- Ponieważ samo środowisko lekarskie nie jest w stanie pozbyć się ze swojego grona czarnych owiec, czyli tych lekarzy, którzy nie tylko łamią zasady etyki zawodowej, którzy łamią prawo i stwarzają zagrożenie zdrowia i życia pacjenta, ja zdecydowałem się podjąć drastyczne działania - powiedział Adam Niedzielski.

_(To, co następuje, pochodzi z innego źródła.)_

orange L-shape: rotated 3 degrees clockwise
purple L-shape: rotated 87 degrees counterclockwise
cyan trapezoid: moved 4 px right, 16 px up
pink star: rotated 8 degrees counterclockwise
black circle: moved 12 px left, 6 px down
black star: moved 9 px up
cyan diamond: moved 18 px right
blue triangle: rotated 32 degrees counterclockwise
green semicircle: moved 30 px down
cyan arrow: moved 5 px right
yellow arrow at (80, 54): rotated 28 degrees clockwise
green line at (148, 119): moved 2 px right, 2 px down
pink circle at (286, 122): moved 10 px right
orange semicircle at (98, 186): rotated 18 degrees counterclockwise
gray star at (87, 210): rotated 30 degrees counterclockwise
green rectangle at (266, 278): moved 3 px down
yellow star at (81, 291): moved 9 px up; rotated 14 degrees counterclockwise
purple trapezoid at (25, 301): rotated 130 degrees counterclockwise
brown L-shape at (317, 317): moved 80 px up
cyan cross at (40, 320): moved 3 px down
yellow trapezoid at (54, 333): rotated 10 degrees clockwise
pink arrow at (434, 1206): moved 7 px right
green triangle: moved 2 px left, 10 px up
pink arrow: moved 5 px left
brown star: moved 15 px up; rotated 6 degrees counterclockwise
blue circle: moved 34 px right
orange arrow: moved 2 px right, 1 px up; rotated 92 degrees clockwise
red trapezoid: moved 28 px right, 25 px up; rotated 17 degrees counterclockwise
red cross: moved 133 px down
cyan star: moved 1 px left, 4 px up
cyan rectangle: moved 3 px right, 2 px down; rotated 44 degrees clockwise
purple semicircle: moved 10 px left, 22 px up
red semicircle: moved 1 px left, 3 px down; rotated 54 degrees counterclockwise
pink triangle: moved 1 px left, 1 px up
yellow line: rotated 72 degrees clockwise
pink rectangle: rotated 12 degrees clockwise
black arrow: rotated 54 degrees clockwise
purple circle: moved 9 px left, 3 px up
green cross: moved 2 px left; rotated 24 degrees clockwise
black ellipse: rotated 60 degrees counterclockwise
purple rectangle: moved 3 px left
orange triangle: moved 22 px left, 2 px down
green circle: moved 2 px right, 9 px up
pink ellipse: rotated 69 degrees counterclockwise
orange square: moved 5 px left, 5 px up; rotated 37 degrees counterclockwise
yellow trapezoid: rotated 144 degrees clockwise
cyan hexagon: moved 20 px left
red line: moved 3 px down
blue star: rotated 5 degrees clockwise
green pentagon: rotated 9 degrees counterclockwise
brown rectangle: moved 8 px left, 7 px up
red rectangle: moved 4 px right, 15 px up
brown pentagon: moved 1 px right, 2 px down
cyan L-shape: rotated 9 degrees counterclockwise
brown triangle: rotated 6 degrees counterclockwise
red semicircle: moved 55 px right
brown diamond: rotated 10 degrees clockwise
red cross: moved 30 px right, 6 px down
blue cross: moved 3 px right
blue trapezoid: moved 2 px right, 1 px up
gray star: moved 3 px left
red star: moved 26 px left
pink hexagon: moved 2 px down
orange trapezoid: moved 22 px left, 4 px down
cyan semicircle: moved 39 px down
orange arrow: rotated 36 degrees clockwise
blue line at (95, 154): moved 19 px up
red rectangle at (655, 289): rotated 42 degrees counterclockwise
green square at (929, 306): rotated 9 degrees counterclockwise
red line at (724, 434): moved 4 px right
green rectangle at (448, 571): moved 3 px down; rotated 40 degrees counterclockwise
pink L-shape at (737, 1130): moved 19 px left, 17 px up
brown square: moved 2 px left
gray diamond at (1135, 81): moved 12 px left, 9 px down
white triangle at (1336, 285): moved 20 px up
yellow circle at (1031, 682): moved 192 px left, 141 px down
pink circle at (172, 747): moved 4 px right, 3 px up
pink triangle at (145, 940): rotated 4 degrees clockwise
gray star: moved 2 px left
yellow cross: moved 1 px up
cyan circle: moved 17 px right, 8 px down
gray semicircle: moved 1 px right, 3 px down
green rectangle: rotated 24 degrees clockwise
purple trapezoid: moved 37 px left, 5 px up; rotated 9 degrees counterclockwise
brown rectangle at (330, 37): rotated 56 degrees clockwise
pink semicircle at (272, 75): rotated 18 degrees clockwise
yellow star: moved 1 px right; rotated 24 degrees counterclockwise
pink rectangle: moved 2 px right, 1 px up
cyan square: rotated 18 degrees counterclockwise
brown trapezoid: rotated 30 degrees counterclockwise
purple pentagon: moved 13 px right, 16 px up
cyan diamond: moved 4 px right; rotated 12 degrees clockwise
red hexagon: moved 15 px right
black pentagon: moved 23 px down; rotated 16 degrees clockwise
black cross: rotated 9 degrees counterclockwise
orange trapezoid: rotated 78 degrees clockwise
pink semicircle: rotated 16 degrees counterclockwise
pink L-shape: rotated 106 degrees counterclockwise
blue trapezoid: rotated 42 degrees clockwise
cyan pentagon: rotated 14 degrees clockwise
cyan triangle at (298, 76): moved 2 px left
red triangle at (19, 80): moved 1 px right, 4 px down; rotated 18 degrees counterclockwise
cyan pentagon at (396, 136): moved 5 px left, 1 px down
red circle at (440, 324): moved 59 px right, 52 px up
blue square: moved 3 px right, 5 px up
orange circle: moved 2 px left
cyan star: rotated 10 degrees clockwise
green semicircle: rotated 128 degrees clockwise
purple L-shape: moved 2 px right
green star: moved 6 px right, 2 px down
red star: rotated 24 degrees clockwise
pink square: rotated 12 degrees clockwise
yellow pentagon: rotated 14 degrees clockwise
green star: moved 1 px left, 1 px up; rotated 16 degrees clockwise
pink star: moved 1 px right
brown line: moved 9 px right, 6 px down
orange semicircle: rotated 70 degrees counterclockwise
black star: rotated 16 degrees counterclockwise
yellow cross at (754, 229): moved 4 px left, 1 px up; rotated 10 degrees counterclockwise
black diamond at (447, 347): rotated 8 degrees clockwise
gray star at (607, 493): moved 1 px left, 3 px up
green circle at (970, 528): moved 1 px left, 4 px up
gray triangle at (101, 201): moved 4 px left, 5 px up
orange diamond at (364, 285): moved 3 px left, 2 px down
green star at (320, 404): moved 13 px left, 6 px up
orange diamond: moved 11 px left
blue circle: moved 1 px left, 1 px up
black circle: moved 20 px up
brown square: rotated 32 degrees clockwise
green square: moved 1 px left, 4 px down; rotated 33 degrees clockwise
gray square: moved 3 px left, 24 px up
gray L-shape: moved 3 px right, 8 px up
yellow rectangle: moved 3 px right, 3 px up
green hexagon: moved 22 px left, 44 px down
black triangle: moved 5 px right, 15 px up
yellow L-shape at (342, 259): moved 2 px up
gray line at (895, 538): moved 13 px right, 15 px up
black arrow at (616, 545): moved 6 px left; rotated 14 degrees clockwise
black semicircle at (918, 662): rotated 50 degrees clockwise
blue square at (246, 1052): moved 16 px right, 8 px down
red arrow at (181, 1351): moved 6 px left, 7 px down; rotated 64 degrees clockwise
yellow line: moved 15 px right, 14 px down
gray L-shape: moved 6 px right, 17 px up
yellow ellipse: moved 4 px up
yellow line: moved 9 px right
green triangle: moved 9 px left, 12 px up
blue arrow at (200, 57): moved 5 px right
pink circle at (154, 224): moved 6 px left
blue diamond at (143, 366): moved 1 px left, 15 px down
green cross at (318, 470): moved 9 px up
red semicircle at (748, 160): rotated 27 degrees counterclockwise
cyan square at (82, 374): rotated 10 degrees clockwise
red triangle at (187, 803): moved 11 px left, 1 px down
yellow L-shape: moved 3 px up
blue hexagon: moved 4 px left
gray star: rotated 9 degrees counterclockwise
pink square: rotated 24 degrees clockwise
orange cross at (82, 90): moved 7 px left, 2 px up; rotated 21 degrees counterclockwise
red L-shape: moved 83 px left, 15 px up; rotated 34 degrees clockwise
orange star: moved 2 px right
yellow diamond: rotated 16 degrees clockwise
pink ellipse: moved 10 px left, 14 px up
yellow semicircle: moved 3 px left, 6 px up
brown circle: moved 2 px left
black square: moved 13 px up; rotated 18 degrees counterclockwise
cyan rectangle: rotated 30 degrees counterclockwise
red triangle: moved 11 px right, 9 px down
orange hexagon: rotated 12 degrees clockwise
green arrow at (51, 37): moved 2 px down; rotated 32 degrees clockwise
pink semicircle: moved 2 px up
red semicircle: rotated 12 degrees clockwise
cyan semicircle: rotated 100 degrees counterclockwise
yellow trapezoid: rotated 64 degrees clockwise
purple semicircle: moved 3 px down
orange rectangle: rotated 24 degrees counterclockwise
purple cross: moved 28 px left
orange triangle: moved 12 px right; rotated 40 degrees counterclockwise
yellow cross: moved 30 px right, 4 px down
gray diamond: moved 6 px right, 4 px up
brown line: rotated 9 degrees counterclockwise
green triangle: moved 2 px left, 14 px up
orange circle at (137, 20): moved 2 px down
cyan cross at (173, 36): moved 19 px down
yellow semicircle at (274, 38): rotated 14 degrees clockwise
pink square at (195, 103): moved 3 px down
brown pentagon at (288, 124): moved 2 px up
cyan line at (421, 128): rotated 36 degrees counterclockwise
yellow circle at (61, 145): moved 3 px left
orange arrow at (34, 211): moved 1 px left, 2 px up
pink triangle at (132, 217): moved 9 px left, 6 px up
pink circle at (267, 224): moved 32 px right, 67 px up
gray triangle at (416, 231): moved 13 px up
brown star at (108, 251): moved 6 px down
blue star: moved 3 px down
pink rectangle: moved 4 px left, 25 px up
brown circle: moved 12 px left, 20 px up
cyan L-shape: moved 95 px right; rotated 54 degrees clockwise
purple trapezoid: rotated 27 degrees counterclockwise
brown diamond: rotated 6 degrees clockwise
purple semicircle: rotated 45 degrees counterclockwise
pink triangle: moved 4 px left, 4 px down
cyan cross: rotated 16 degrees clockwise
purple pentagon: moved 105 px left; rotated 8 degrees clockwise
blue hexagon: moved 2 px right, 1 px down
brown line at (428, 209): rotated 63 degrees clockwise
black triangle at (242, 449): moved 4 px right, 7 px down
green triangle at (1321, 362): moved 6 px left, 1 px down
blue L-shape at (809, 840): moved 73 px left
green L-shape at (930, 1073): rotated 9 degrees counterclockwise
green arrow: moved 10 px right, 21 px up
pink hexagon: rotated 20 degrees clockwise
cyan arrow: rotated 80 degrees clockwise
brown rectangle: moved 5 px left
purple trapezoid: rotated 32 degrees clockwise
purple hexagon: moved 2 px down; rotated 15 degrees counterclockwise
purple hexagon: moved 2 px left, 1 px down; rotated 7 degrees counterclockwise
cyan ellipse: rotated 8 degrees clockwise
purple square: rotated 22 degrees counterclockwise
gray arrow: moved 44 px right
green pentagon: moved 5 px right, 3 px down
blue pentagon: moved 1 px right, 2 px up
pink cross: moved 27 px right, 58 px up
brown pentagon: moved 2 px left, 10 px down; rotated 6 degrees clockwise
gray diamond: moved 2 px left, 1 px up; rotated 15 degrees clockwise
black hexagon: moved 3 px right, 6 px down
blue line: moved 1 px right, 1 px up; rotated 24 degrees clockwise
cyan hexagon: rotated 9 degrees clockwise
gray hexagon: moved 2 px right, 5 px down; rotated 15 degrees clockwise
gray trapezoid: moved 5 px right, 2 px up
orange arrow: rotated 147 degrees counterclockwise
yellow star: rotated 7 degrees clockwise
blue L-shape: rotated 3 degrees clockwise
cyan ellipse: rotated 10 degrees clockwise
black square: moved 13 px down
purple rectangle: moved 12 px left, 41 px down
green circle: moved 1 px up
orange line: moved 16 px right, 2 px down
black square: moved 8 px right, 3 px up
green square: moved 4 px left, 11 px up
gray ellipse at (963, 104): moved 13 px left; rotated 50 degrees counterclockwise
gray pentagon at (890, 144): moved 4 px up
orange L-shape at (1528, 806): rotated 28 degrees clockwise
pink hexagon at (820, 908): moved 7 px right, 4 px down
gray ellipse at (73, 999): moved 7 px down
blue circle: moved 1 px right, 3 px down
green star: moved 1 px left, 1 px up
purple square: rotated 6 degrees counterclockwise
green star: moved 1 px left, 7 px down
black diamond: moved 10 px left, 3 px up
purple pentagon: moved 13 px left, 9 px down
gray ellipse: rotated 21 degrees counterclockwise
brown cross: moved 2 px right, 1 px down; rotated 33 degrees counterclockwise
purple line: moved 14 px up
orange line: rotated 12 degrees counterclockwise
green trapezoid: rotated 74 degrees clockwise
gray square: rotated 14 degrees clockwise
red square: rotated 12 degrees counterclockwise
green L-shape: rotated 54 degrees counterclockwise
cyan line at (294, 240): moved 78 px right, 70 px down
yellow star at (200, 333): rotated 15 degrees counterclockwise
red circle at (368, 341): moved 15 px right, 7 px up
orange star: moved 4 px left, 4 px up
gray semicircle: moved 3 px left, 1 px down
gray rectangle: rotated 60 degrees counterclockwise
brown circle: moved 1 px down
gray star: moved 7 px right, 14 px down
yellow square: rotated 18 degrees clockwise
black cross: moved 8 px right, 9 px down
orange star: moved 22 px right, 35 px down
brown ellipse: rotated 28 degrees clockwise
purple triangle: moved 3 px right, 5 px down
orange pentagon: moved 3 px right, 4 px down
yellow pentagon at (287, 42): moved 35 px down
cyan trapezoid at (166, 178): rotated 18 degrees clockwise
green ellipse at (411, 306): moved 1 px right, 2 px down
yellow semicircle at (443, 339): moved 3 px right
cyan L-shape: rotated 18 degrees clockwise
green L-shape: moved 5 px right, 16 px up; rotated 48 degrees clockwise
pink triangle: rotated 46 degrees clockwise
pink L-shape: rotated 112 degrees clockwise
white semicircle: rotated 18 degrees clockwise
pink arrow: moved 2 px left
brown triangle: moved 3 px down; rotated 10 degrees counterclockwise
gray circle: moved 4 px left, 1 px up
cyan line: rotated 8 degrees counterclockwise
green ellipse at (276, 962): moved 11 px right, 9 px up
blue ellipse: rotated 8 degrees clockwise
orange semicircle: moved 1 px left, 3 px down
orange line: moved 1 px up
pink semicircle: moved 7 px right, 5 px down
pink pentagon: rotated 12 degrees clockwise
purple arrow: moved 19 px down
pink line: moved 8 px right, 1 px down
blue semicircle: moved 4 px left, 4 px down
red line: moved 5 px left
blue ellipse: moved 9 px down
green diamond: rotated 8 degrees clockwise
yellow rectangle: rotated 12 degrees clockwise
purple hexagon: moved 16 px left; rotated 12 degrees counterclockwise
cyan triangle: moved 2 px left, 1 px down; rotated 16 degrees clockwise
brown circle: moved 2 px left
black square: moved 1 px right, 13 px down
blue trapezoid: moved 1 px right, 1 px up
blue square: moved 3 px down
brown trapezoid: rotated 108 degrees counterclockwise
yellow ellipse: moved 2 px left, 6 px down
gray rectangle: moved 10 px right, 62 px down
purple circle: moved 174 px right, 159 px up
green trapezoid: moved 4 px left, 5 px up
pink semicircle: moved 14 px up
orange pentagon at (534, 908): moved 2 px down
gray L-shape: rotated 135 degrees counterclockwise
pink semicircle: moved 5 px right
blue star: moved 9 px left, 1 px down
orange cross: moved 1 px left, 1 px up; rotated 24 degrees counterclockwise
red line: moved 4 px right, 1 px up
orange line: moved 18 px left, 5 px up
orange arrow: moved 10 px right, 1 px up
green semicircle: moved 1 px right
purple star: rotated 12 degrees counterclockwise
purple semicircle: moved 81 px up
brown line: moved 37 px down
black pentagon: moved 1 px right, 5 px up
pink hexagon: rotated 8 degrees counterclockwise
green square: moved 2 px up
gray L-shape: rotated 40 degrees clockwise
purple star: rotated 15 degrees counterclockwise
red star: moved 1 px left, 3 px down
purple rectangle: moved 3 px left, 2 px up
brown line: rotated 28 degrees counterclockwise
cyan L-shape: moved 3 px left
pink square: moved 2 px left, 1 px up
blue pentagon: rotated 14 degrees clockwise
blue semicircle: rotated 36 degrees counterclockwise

To - jak wskazał - fałszerstwo intelektualne, czyli poświadczenie nieprawdy w związku z niewykonanym badaniem, oszustwa - bo część tych recept jest refundowana, sprowadzenie niebezpieczeństwa dla życia i zdrowia publicznego na masową skalę, narażenie na niebezpieczeństwo utraty zdrowia i życia i ułatwienie dostępu do środków odurzających.
- Będą ograniczenia w ilości wystawianych recept. W ciągu 10 godzin pracy lekarz będzie mógł maksymalnie wystawić ok. 300 recept - zapowiedział minister zdrowia.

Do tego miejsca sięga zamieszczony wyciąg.